[OpenAFS] Disconnected OpenAFS

Jeffrey Altman jaltman@secure-endpoints.com
Tue, 25 Sep 2007 09:31:17 -0400

Zach wrote:
> Could we have a disconnected mode for say just a user's $HOME
> directory. It's likely files in there won't change while they are
> offline. I run openafs client on my laptop and I use intermittent
> dialup internet access. It takes a long time to do an operation such
> as ls for the first time but then it's cached and is much faster, but
> the cache doesn't seem to last very long (around an hour or so).
> Anyway to optimize this offline mode for low bandwidth users in terms
> of reducing update size and lowering the time to do caching?
> Zach

One of the use cases for disconnected mode is the $HOME directory case.
 The AFS cache manager doesn't know what your $HOME directory is.  To
the cache manager its just another directory tree.  There will need to
be a UI for specifying what volumes, directories, and files you want to
synchronize.   If you have a 200GB volume whose root is your $HOME
directory, it is unlikely that you want to access the entire thing in
disconnected mode.  You will can to specify what you want.

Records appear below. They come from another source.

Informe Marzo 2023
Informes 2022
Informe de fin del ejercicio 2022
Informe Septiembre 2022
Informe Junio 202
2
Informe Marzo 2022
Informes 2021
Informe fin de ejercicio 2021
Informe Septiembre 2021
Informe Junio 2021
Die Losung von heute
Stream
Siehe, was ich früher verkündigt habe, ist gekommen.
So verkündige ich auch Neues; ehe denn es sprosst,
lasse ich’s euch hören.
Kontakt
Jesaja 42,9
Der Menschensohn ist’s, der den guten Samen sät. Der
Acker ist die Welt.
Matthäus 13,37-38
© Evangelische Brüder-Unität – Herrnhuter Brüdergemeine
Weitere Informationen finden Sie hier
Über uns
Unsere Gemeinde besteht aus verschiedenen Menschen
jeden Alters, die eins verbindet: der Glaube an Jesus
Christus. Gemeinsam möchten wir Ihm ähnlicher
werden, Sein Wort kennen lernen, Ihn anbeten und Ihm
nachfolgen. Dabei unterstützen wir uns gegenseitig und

The AFS cache contains both status information and file/directory data.
 Provided that the file/directory data has not changed and has not been
forced out of the cache because the cache is full, the file/directory
data will not need to be re-read from the file servers.

What expires after an hour or so is the status information.  The way
that AFS works is that the cache manager fetches status information from
the file server and receives a promise for a period a time that the file
server will notify the cache manager of any changes.  This is referred
to as a callback.  If the callback is revoked or if the callback
expires, the cache manager must fetch the status information again from
the file server.

The most important piece of status data for each object is the data
version.  If the data version in the status for an object matches the
data version of the data buffers stored in the cache, then the data
buffers stored in the cache are valid and up to date.  If the data
version does not match, the object's data buffers must be re-read from
the file server.

If you have a file system explorer such as Windows Explorer that insists
on opening every file/directory in a directory when displaying the
contents of a directory, performing a simple directory listing can be
quite painful.

There is another issue that can also delay the initial reads from a file
server.  If the cache manager disconnected from the network without
notifying the file server that it should drop its callbacks and an
object for which there was a callback changed, then the file server will
attempt to break that callback the next time the cache manager
re-appears on the network.  If the client changed IP addresses, the file
server must determine that the client moved and issue the callback to
the new address before other file operations can be performed.